YOUR OBJECTIVE: From the booking system notes below, transcribe the passage from "Runtime Validation: Enforces" to "Degradation (Hard Fail)".

SUPPLIED TEXT:

Hard Fail Validation:

# Test Redis failure scenario
docker compose stop redis

curl -X POST http://localhost:3000/api/v1/bookings \
  -H "Authorization: Bearer $TOKEN" \
  -d '{"eventId": "..."}'
# Expected: 503 Service Unavailable immediately
# NOT: synchronous processing fallback or hanging
# Reason: Circuit breaker opens, protects database

docker compose start redis
# Circuit breaker should close after reset timeout

📊 Success Metrics & KPIs

Metric	Level 2	Level 3 Target	Validation Method
Throughput (req/s)	200-300	5,000-10,000	Load test (10K req)
API Response Time	800-1500ms	<100ms	Response timing
Timeout Rate	1-2%	0%	Error counting
Race Conditions	0	0	Database verification
Worker Processing	N/A	200-500ms avg	Job logs
Data Integrity	✅	✅	Booking count vs tickets
Scalability	Vertical	Horizontal	Multiple workers
Queue Depth	N/A	<50 avg	BullMQ dashboard
Job Failure Rate	N/A	<0.1%	BullMQ metrics
Version Conflicts	N/A	<5%	Retry count
SSE Reliability	N/A	100%	State check tests

🔧 Technical Decisions & Rationale

Why BullMQ over Bull?

BullMQ: Actively maintained, TypeScript support, better performance
Bull: Legacy, fewer features, slower development
Decision: Use BullMQ for modern architecture

Why ioredis over node-redis?

BullMQ Requirement: BullMQ is built specifically on ioredis and requires it for connection handling (see docs)
node-redis: Officially recommended by Redis for new projects, but NOT compatible with BullMQ
Decision: Use ioredis because BullMQ mandates it - no choice if we want BullMQ

Why Monorepo with Turborepo?

Separation: API and Worker as separate apps
Shared code: Database, types, utilities in packages
Independent scaling: Deploy API and Worker separately
Clear boundaries: Enforces clean architecture
Decision: Reorganized from monolith to monorepo (Milestone 0)

Why Server-Sent Events over WebSockets?

SSE: HTTP-based, simpler implementation, auto-reconnection
WebSockets: Bidirectional (not needed), more complex
Decision: SSE fits unidirectional server→client updates, scales better

Why Optimistic Locking over Distributed Locks?

Optimistic: Higher throughput, scales better, simpler
Distributed Locks: Redlock complexity, lower performance
Decision: Optimistic locking sufficient for booking tickets

Why Shared Zod Schemas?

Runtime Validation: Enforces contract between API and Worker
Type Safety: Single source of truth for job data structure
Prevents Silent Failures: Invalid data caught at boundaries
Decision: Zod schemas in packages/types validate producer and consumer

Retry Strategy

Max Attempts: 3 tries for version conflicts
Backoff: Exponential (100ms → 200ms → 400ms)
Rationale: Balance between success rate and latency

No Graceful Degradation (Hard Fail)

Decision: If Redis unavailable, return 503. No fallback to Level 2.

GIVEN RECORDS:
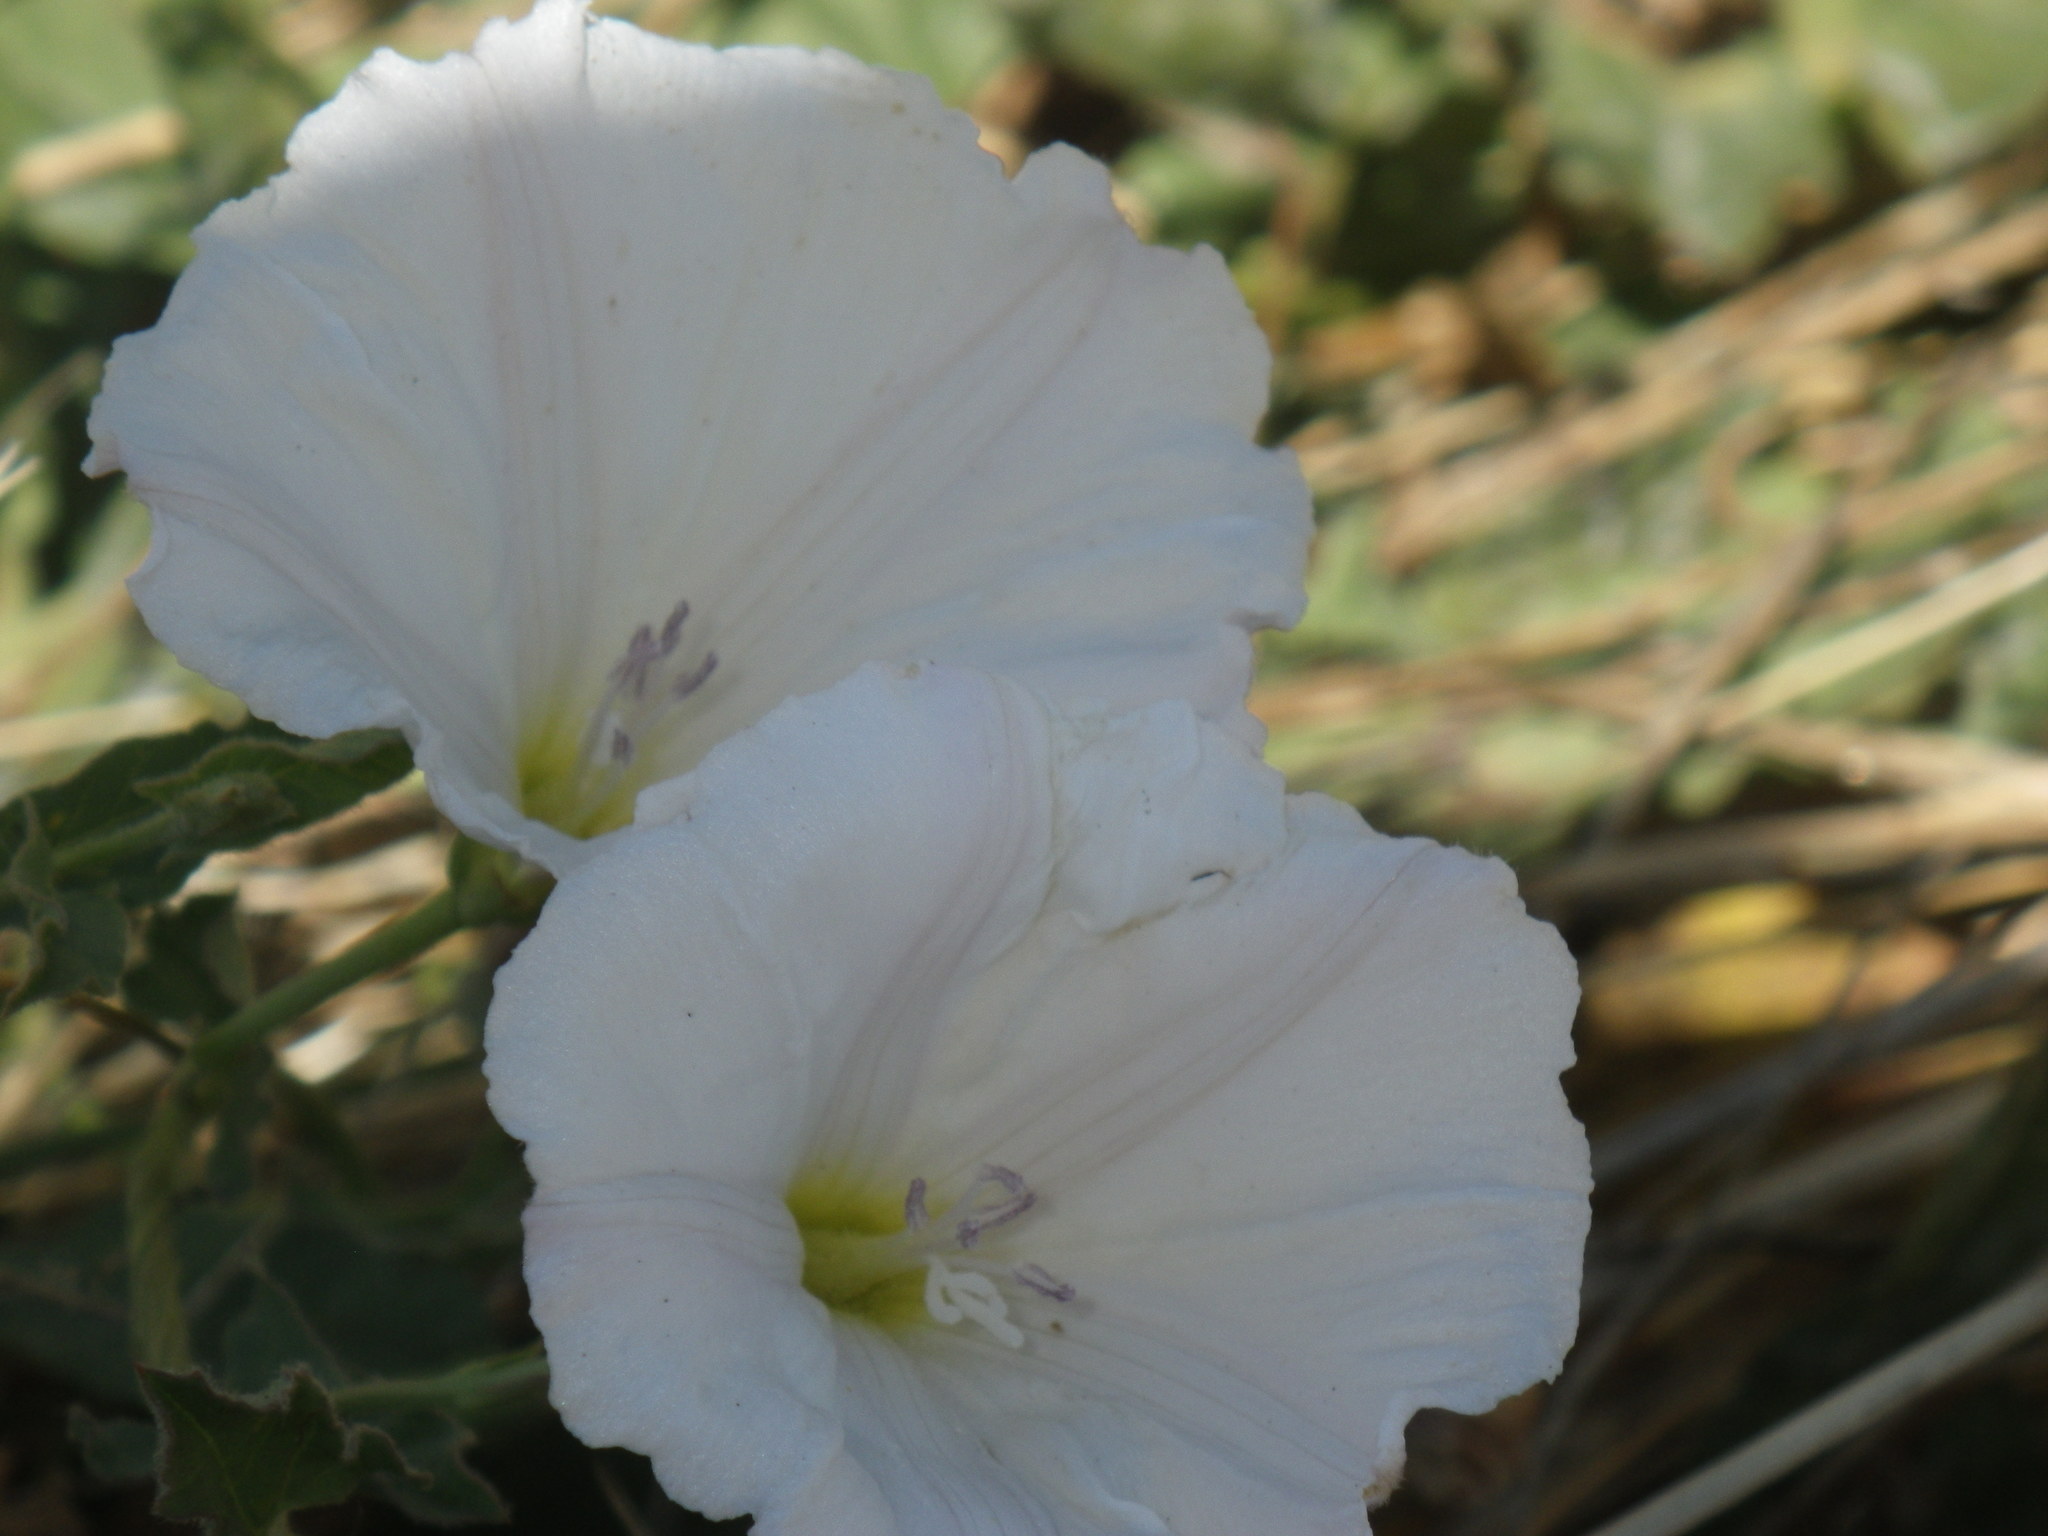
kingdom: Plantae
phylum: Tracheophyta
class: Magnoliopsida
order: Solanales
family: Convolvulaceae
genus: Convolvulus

==

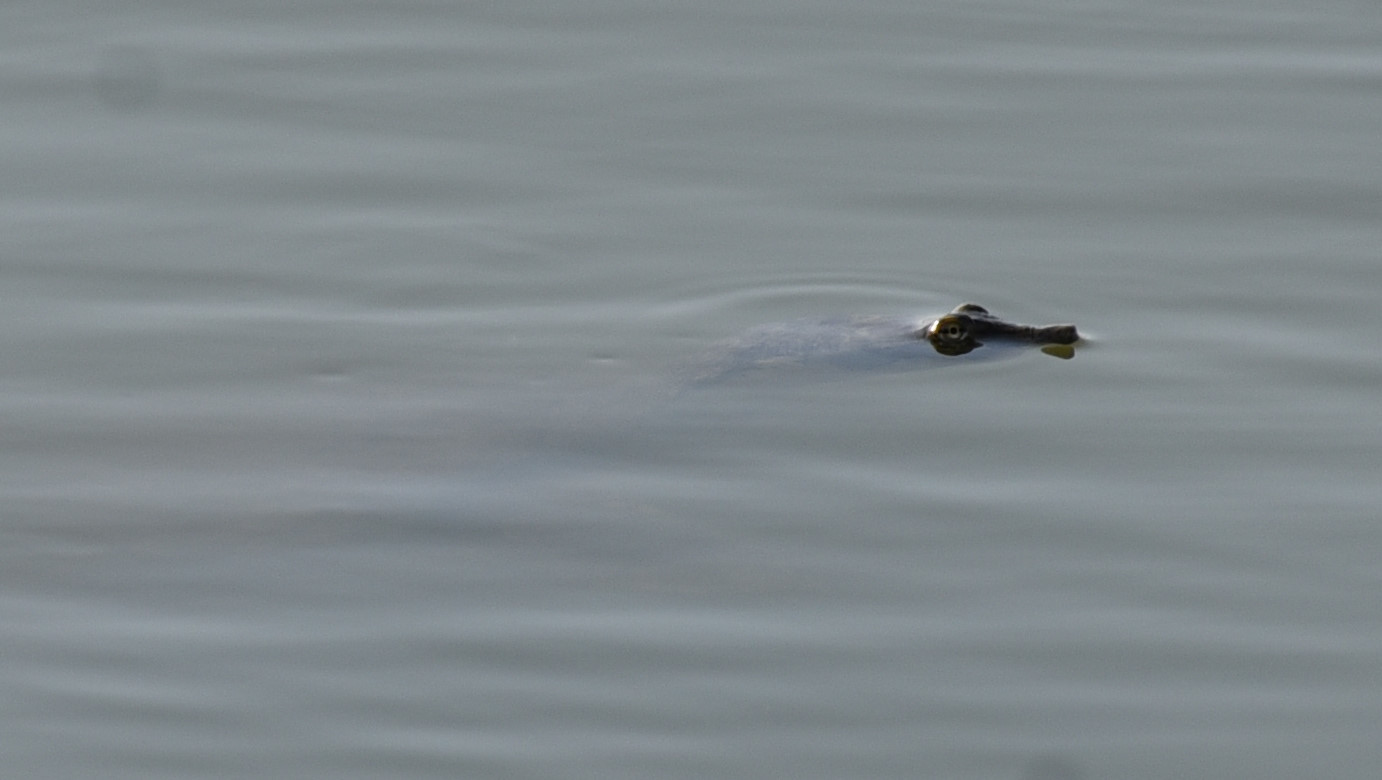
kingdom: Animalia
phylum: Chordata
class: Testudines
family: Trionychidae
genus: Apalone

FINAL ANSWER:
Runtime Validation: Enforces contract between API and Worker
Type Safety: Single source of truth for job data structure
Prevents Silent Failures: Invalid data caught at boundaries
Decision: Zod schemas in packages/types validate producer and consumer

Retry Strategy

Max Attempts: 3 tries for version conflicts
Backoff: Exponential (100ms → 200ms → 400ms)
Rationale: Balance between success rate and latency

No Graceful Degradation (Hard Fail)